Interning strings in Go

December 17, 2019

This blog post covers string interning in Go.

What is a string?

In Go, a string is a (possibly empty) immutable sequence of bytes. The critical word here for our purposes is immutable. Because byte slices are mutable, converting between string and []byte generally requires an alloc and copy, which is expensive.

Under the hood, strings in Go are (currently) represented as a length and a pointer to the string data.

What is string interning?

Consider this code:

b := []byte("hello")
s := string(b)
t := string(b)

s and t are strings, so they both have a length and a data pointer. Their lengths are obviously the same. What about their data pointers?

The Go language doesn't provide us a direct way to find out. But we can sniff around with unsafe:

func pointer(s string) uintptr {
    p := unsafe.Pointer(&s)
    h := *(*reflect.StringHeader)(p)
    return h.Data
}

(This function ought to return an unsafe.Pointer. See Go issue 19367.)

If we fmt.Println(pointer(s), pointer(t)), we get something like 4302664 4302632. The pointers are different; there are two separate copies of the data hello.

(Here's a playground link if you want to experiment. What happens if you change "hello" to just "h"? Explanation.)

Suppose you wanted instead to re-use a single copy of the data hello? That's string interning. There are two advantages to interned strings. The obvious one is that you don't need to allocate and copy the data. The other is that it speeds up string equality checks. If two strings have the same length and same data pointer, they are equal; there is no need to actually examine the bytes.

As of Go 1.14, Go doesn't intern most strings. Interning, like any form of caching, also has costs: synchronization for concurrency safety, garbage collector complexity, and extra code to execute every time a string is created. And, like caching, there are cases in which it is harmful rather than helpful. If you were processing a list of dictionary words, no word would ever occur twice, so interning strings would be waste both time and memory.

Manual string interning

It is possible to manually intern strings in Go. What we need is a way to look for an existing string to re-use given a byte slice, perhaps using something like a map[[]byte]string. If a lookup succeeds, we use the existing string; if it fails, we convert and then store that string for future use.

There's only one problem: You can't use []byte as a map key.

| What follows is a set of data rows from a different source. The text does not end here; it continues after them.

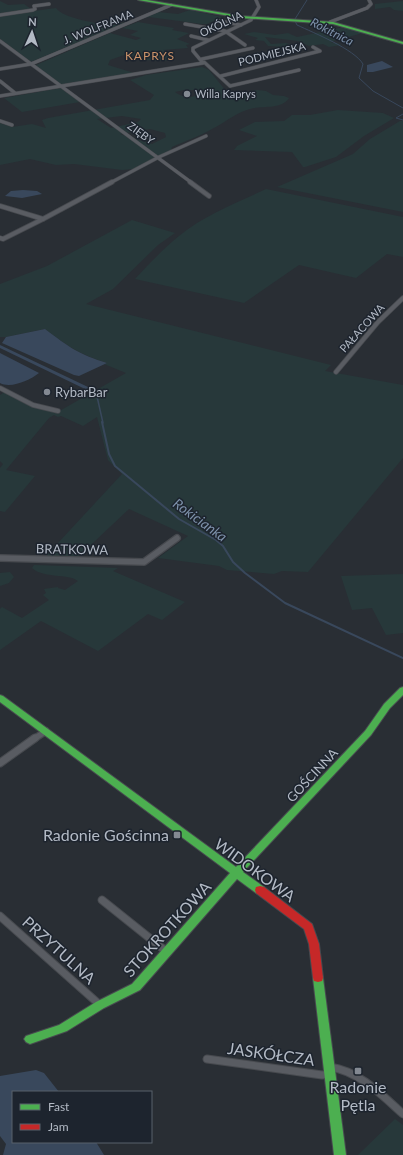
<svg xmlns="http://www.w3.org/2000/svg" width="403" height="1155" viewBox="0 0 403 1155" font-family="Lato,sans-serif">
<style>
.green{fill:#27383a;fill-rule:evenodd}
.water{fill:#39485c}
.lines{fill:none;stroke-linecap:round;stroke-linejoin:round}
.stream-far2{stroke:#39485c;stroke-width:1}
.stream-far1{stroke:#39485c;stroke-width:1.5}
.stream{stroke:#39485c;stroke-width:2}
.street-far3-casing{stroke:#474a4f;stroke-width:4}
.street-far2-casing{stroke:#474a4f;stroke-width:5.5}
.street-far1-casing{stroke:#474a4f;stroke-width:8}
.street-casing{stroke:#474a4f;stroke-width:9}
.fast-casing{stroke:#474a4f;stroke-width:2}
.jam-casing{stroke:#474a4f;stroke-width:2}
.street-far3{stroke:#595c62;stroke-width:3}
.street-far2{stroke:#595c62;stroke-width:4}
.street-far1{stroke:#595c62;stroke-width:5.5}
.street{stroke:#595c62;stroke-width:7}
.fast{fill:#4caf50;fill-rule:evenodd}
.jam{fill:#c62828;fill-rule:evenodd}
.poi-dot{fill:#838992;stroke:#1d242e;stroke-width:1.5}
.labels{text-anchor:middle;stroke-width:3;stroke-linejoin:round;paint-order:stroke}
.far-street-label{font-size:11px;fill:#b3bac5;stroke:#1d242e}
.far-poi-label{font-size:11px;fill:#b3bac5;stroke:#1d242e;text-anchor:start}
.far-water-label{font-size:12px;font-style:italic;fill:#7d91aa;stroke:#1d242e}
.far-neighbourhood-label{font-size:12px;letter-spacing:1px;fill:#ca9269;stroke:#1d242e}
.poi-label{font-size:13px;fill:#b3bac5;stroke:#1d242e;text-anchor:start}
.street-label{font-size:13px;fill:#b3bac5;stroke:#1d242e}
.water-label{font-size:14px;font-style:italic;fill:#7d91aa;stroke:#1d242e}
.near-poi-label{font-size:16px;fill:#b3bac5;stroke:#1d242e;text-anchor:end}
.near-street-label{font-size:16px;fill:#b3bac5;stroke:#1d242e}
</style>
<rect width="100%" height="100%" fill="#292e34"/>
<!-- green -->
<g class="green">
<path d="M 0,1 L 8,5 L 24,4 L 34,11 L 56,8 C 62,18 99,24 112,25 C 120,25 127,20 136,21 L 93,36 L 31,62 L 0,39 Z"/>
<polygon points="403,1 403,11 394,10 390,7 375,9 375,4"/>
<polygon points="190,10 222,17 207,24 202,24 149,17 141,19 158,12 178,14"/>
<polygon points="138,22 174,28 172,30 189,33 177,39 190,44 186,45 188,48 163,50 175,56 165,61 144,60 143,57 124,55 110,60 108,65 134,73 61,86 34,66 110,33 136,40 141,38 130,35 138,31 122,28"/>
<polygon points="344,27 363,33 333,41 331,43 337,43 341,45 329,47 323,44 309,46 298,41 265,37 271,44 286,43 292,45 285,47 268,46 264,41 255,40 258,38 244,34 254,32 275,35 288,33 297,37"/>
<path d="M 202,67 L 209,70 L 230,96 L 257,90 L 266,91 L 273,95 L 284,96 L 289,98 C 282,109 265,106 254,108 C 238,111 226,122 212,129 C 200,136 185,141 172,147 L 171,150 L 133,169 L 122,170 L 74,164 L 56,165 L 30,159 L 0,165 L 0,123 L 12,127 L 32,124 L 46,128 L 42,120 L 48,118 L 150,100 L 154,95 L 130,80 L 146,75 ZM 184,90 L 198,90 L 201,93 C 193,99 183,98 175,92 ZM 122,116 L 141,119 L 138,122 L 111,128 L 97,119 ZM 150,129 L 165,133 L 166,137 L 152,144 L 120,134 Z"/>
<polygon points="61,88 80,102 22,112 4,98"/>
<polygon points="338,110 383,113 394,118 364,136 336,157 305,167 303,167 292,152 234,150 237,146 257,136 239,130 255,122 284,121 292,115 310,115"/>
<polygon points="400,121 403,121 403,212 277,187 353,154 370,139"/>
<path d="M 266,189 L 403,217 L 403,257 L 387,254 L 356,278 L 299,265 L 244,303 L 135,279 C 149,264 163,249 179,236 C 204,215 237,203 266,189 Z"/>
<path d="M 132,220 L 175,233 L 158,245 L 113,289 L 86,304 L 331,365 L 325,371 L 403,385 L 403,458 L 308,572 L 282,571 L 274,574 L 251,572 L 227,570 L 219,566 L 158,558 L 188,536 L 129,509 L 77,558 L 45,557 L 122,474 L 108,460 L 97,417 L 83,426 L 61,416 L 58,417 L 54,415 L 49,418 L 6,470 L 35,476 L 5,512 L 0,511 L 0,468 L 3,464 L 0,461 L 0,395 L 5,392 L 28,405 L 56,413 L 126,373 L 104,364 L 107,363 C 79,354 67,346 45,329 L 6,337 L 0,337 L 0,284 L 47,266 Z"/>
<path d="M 34,565 L 118,568 L 113,571 L 185,602 L 162,620 L 148,614 L 98,651 L 41,621 L 0,650 L 0,609 L 2,607 L 22,618 L 49,600 L 43,595 L 46,593 L 44,589 L 58,587 L 58,588 L 65,590 L 78,581 C 68,573 44,579 32,568 Z"/>
<polygon points="10,572 14,577 9,583 0,586 0,573"/>
<polygon points="403,574 403,633 386,635 372,608 352,610 341,576"/>
<polygon points="395,1119 403,1125 403,1155 358,1155"/>
</g>
<!-- water -->
<g class="water">
<polygon points="382,61 393,67 373,72 367,72 367,65"/>
<polygon points="23,190 37,191 42,194 22,198 5,196 11,191"/>
<path d="M 45,329 C 69,347 78,354 107,363 L 79,376 L 74,375 L 2,343 L 6,337 Z"/>
<polygon points="0,345 88,387 91,390 85,389 0,348"/>
<path d="M 0,353 L 39,373 C 30,380 11,389 0,383 Z"/>
<polygon points="36,1070 44,1073 59,1092 13,1092 13,1142 96,1142 104,1155 3,1155 6,1144 0,1136 0,1076"/>
</g>
<g class="lines">
<!-- stream-far2 -->
<g class="stream-far2">
<polyline points="295,19 307,0"/>
<path d="M 295,21 L 297,25 C 314,33 354,49 363,64 L 359,78 L 373,91 L 403,108"/>
<polyline points="403,114 396,118 403,120"/>
</g>
<!-- stream-far1 -->
<polyline class="stream-far1" points="96,392 103,423"/>
<!-- stream -->
<polyline class="stream" points="102,422 109,454 115,466 179,519 216,540 223,546 233,562 245,573 285,603 403,658"/>
<defs>
<g id="street-far3">
<polyline points="0,15 33,10 35,9 34,6 49,4"/>
<polyline points="220,21 241,25"/>
<polyline points="330,22 367,8 371,4 369,0"/>
<polyline points="185,24 225,31 245,45"/>
<polyline points="191,36 208,40"/>
<polyline points="0,41 192,183"/>
<polyline points="202,59 253,48"/>
<polyline points="204,62 230,86 299,70"/>
<polyline points="0,69 31,64 171,5"/>
<polyline points="221,76 320,51 313,47"/>
<polyline points="0,81 15,93"/>
<polyline points="0,96 203,63 193,51 193,48 251,20 259,7 256,0"/>
<polyline points="0,121 12,125"/>
<polyline points="110,183 159,157 206,136"/>
</g>
<g id="street-far2">
<polyline points="190,182 209,196"/>
<polyline points="0,206 43,219 3,239 0,238"/>
<polyline points="43,219 112,182"/>
<polyline points="336,372 378,322 403,298"/>
<polyline points="0,388 33,405 58,411"/>
</g>
<g id="street-far1">
<polyline points="0,558 144,562 177,538"/>
<polyline points="34,739 46,731"/>
</g>
<g id="street">
<polyline points="0,763 35,738"/>
<polyline points="102,900 167,952"/>
<polyline points="0,916 100,1005"/>
<polyline points="207,1059 322,1075 331,1074"/>
<path d="M 330,1067 C 359,1071 382,1095 403,1114"/>
</g>
<g id="fast">
<polygon points="138,0 147,0 241,16 333,22 403,42 403,44 333,24 241,18"/>
<polygon points="403,687 403,695 390,708 371,735 243,872 264,887 265,890 264,893 260,894 256,893 237,879 140,990 104,1008 67,1031 30,1044 26,1042 24,1039 26,1036 59,1025 96,1002 132,984 230,873 0,702 0,695 3,696 236,867 365,731 384,704 400,688"/>
<polygon points="318,974 322,975 323,978 346,1155 334,1155 313,978 314,975"/>
</g>
<polygon id="jam" points="260,886 264,887 312,924 319,944 323,978 322,981 318,982 314,981 313,978 309,944 304,929 256,893 255,890 256,887"/>
</defs>
<!-- street-far3 casing -->
<use href="#street-far3" class="street-far3-casing"/>
<!-- street-far2 casing -->
<use href="#street-far2" class="street-far2-casing"/>
<!-- street-far1 casing -->
<use href="#street-far1" class="street-far1-casing"/>
<!-- street casing -->
<use href="#street" class="street-casing"/>
<!-- fast casing -->
<use href="#fast" class="fast-casing"/>
<!-- jam casing -->
<use href="#jam" class="jam-casing"/>
<!-- street-far3 -->
<use href="#street-far3" class="street-far3"/>
<!-- street-far2 -->
<use href="#street-far2" class="street-far2"/>
<!-- street-far1 -->
<use href="#street-far1" class="street-far1"/>
<!-- street -->
<use href="#street" class="street"/>
<!-- fast -->
<use href="#fast" class="fast"/>
<!-- jam -->
<use href="#jam" class="jam"/>
</g>
<!-- markers -->
<g class="poi-dot">
<circle cx="187" cy="94" r="4"/>
<circle cx="47" cy="392" r="4"/>
<rect x="173" y="831" width="8" height="8" rx="2"/>
<rect x="354" y="1067" width="8" height="8" rx="2"/>
</g>
<g class="labels">
<!-- far-street labels -->
<g class="far-street-label">
<text transform="translate(221 24) rotate(-25)" y="4">OKÓLNA</text>
<text transform="translate(98 27) rotate(-22)" y="4">J. WOLFRAMA</text>
<text transform="translate(272 54) rotate(-14)" y="4">PODMIEJSKA</text>
<text transform="translate(141 133) rotate(36)" y="4">ZIĘBY</text>
<text transform="translate(362 328) rotate(-48)" y="4">PAŁACOWA</text>
</g>
<!-- far-poi labels -->
<g class="far-poi-label">
<text x="195" y="98">Willa Kaprys</text>
</g>
<!-- far-water labels -->
<g class="far-water-label">
<text transform="translate(332 32) rotate(27)" y="4">Rokitnica</text>
</g>
<!-- far-neighbourhood labels -->
<g class="far-neighbourhood-label">
<text x="150" y="60">KAPRYS</text>
</g>
<!-- poi labels -->
<g class="poi-label">
<text x="55" y="397">RybarBar</text>
</g>
<!-- street labels -->
<g class="street-label">
<text transform="translate(72 549) rotate(1)" y="5">BRATKOWA</text>
<text transform="translate(312 775) rotate(-47)" y="5">GOŚCINNA</text>
</g>
<!-- water labels -->
<g class="water-label">
<text transform="translate(200 520) rotate(36)" y="5">Rokicianka</text>
</g>
<!-- near-poi labels -->
<g class="near-poi-label">
<text x="169" y="841">Radonie Gościnna</text>
<text x="358" y="1093" text-anchor="middle">Radonie<tspan x="358" dy="18">Pętla</tspan></text>
</g>
<!-- near-street labels -->
<g class="near-street-label">
<text transform="translate(255 870) rotate(36)" y="6">WIDOKOWA</text>
<text transform="translate(167 929) rotate(-48)" y="6">STOKROTKOWA</text>
<text transform="translate(59 950) rotate(42)" y="6">PRZYTULNA</text>
<text transform="translate(271 1054) rotate(8)" y="6">JASKÓŁCZA</text>
</g>
</g>
<!-- legend -->
<rect x="12" y="1091" width="140" height="52" fill="#1d242e" stroke="#59606a"/>
<rect x="20" y="1104" width="20" height="6" fill="#4caf50" stroke="#59606a"/>
<text x="48" y="1111" font-size="12" fill="#b3bac5">Fast</text>
<rect x="20" y="1124" width="20" height="6" fill="#c62828" stroke="#59606a"/>
<text x="48" y="1131" font-size="12" fill="#b3bac5">Jam</text>
<!-- north arrow -->
<g transform="translate(32 32) rotate(3)" stroke="#1d242e" stroke-width="3" paint-order="stroke">
<path d="M0-3L7 15L0 10L-7 15Z" fill="#b3bac5"/>
<text y="-6" font-size="11" font-weight="bold" text-anchor="middle" fill="#b3bac5">N</text>
</g>
</svg>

Thanks to a long-standing compiler optimization, we can use a map[string]string instead. The optimization is that map operations whose key is a converted byte slice don't actually generate a new string to use during the lookup.

m := make(map[string]string)
b := []byte("hello")
s := string(b) // allocates
_ = m[string(b)] // doesn't allocate!

(A similar optimization applies in other scenarios in which the compiler can prove that a converted byte slice doesn't get modified during use, such as switch string(b) when all switch cases are free of side-effects.)

The entirety of the code required to intern strings is this:

func intern(m map[string]string, b []byte) string {
    // look for an existing string to re-use
    c, ok := m[string(b)]
    if ok {
        // found an existing string
        return c
    }
    // didn't find one, so make one and store it
    s := string(b)
    m[s] = s
    return s
}

Pretty simple.

Complications

Note that this manual interning routine pushes the problems with interning into the calling code. You need to manage concurrent access to the map; you need to decide the lifetime of the map (and thus everything in it); and you need to pay the extra cost of a map lookup every time you need a string.

Pushing these decisions onto the calling code can yield better performance. For example, suppose you were decoding json into a map[string]interface{}. The json decoder is probably not concurrent. The lifetime of the map can be tied to the json decoder. And the keys of this map are likely to be repeated frequently, which is the best case scenario for string interning; it makes the extra cost of the map lookup worth it.

A helper package

If you don't want to have to think about any of these complications, and are willing to accept the slight concomitant loss of performance, and have code in which string interning may help, there's a package for that: github.com/josharian/intern.

It works by horribly abusing sync.Pool. It stores interning maps in a sync.Pool, retrieving them as needed. This neatly solves the concurrent access problem, because sync.Pool access is concurrency-safe. It mostly solves the lifetime problem, because the contents in a sync.Pool are usually eventually garbaged collected. (For related reading about managing lifetimes, see Go issue 29696.)

More reading

There's lots more discussion and links about string interning in Go in issue 5160.